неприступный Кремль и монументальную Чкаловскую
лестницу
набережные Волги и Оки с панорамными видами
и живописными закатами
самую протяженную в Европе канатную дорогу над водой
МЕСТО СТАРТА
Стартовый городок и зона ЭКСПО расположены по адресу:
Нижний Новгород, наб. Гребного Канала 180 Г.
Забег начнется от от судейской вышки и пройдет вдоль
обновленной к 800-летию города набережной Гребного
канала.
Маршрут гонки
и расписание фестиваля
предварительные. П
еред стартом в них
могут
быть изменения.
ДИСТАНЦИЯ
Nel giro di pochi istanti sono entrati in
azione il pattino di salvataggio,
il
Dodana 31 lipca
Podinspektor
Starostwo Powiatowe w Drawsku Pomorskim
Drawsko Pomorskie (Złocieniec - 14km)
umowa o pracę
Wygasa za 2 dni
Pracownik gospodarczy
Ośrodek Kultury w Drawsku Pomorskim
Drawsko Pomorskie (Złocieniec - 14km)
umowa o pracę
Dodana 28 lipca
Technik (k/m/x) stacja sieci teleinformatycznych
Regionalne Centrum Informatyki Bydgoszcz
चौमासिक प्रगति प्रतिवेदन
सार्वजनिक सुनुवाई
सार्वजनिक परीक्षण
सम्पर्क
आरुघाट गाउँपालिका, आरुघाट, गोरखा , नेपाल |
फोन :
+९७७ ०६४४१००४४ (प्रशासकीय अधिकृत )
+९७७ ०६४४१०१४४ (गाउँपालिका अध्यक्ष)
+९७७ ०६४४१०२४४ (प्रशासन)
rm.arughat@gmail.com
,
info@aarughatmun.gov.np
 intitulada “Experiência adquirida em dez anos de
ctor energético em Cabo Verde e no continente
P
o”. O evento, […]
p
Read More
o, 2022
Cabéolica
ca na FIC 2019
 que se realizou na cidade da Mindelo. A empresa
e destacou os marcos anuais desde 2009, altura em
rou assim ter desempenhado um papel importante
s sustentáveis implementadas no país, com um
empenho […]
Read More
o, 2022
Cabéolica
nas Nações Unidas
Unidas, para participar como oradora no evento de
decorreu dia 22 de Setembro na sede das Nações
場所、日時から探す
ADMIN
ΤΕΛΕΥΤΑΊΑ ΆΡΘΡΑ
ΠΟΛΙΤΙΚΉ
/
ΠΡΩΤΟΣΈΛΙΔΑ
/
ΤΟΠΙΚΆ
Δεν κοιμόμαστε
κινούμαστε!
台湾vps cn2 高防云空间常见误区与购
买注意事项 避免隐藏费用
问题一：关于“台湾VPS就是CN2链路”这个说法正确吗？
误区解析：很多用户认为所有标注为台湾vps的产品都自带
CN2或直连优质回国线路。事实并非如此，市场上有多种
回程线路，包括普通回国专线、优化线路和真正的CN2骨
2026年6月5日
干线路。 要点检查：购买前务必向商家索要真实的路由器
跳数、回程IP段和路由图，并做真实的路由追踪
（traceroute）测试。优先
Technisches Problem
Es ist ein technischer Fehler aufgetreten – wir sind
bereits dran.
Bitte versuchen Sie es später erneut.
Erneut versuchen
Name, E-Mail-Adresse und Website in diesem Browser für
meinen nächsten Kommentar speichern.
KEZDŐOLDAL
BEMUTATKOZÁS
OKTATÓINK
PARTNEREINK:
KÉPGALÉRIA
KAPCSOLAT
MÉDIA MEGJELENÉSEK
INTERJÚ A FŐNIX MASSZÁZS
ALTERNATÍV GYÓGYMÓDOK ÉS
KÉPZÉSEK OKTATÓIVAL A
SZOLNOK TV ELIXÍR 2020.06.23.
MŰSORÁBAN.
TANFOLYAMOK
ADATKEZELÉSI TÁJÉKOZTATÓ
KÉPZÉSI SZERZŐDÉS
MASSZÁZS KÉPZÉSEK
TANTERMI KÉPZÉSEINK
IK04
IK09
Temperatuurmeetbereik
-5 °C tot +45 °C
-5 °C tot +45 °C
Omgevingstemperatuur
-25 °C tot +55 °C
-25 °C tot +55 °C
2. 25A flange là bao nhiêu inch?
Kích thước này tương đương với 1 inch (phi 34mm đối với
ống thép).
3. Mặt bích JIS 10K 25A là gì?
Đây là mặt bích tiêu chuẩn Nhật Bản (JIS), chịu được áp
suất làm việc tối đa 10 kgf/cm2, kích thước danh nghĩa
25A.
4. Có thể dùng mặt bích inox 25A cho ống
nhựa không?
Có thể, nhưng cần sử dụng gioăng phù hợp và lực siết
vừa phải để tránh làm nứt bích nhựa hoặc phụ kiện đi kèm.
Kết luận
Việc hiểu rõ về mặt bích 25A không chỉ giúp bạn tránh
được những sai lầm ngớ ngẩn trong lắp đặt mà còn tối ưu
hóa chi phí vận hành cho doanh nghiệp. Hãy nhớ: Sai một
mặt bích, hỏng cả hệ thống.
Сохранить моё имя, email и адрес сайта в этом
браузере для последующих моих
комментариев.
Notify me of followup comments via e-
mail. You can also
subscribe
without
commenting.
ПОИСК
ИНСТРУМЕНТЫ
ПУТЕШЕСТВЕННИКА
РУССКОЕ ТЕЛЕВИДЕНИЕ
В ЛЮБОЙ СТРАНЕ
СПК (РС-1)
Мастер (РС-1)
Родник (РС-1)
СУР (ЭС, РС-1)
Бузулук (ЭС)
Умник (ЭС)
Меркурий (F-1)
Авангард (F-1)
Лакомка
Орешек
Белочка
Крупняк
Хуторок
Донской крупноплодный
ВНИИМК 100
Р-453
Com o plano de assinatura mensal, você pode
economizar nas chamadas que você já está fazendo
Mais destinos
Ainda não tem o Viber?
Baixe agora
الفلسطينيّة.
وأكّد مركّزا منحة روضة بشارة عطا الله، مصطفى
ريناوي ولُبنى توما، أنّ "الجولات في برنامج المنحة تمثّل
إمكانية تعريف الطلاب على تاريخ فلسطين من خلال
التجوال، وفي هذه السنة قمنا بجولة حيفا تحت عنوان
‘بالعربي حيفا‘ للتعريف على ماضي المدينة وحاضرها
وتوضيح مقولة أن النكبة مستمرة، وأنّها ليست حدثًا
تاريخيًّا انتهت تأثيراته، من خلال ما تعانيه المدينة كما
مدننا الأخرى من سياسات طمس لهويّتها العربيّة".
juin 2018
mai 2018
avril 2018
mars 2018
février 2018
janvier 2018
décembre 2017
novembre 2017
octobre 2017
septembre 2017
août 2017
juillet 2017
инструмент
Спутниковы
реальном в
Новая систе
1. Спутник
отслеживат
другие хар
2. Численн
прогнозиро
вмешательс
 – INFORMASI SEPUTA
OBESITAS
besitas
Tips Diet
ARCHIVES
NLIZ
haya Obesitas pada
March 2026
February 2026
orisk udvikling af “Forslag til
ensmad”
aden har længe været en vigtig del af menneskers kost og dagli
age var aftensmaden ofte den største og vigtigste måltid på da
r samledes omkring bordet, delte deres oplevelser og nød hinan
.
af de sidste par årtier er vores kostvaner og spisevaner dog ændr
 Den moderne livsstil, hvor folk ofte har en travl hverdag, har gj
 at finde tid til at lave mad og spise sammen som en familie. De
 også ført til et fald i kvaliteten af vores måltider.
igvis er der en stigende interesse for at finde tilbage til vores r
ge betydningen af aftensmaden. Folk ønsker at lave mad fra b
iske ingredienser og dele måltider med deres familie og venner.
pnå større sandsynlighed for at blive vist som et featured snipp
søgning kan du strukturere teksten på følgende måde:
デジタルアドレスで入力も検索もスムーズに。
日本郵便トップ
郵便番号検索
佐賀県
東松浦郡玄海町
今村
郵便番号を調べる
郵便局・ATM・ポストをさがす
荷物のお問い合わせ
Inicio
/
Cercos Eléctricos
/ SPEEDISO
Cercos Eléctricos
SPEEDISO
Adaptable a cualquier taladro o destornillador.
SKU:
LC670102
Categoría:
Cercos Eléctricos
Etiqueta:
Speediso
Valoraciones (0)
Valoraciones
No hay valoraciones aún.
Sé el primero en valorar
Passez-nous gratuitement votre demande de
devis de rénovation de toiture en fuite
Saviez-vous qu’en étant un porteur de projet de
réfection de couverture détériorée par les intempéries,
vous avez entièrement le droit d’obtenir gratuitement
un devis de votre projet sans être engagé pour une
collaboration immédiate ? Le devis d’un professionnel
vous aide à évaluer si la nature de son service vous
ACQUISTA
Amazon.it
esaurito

_Task instructions_: A single number is required: the count of lines in the material above that contain the word "familie".

_Worked solution_: 2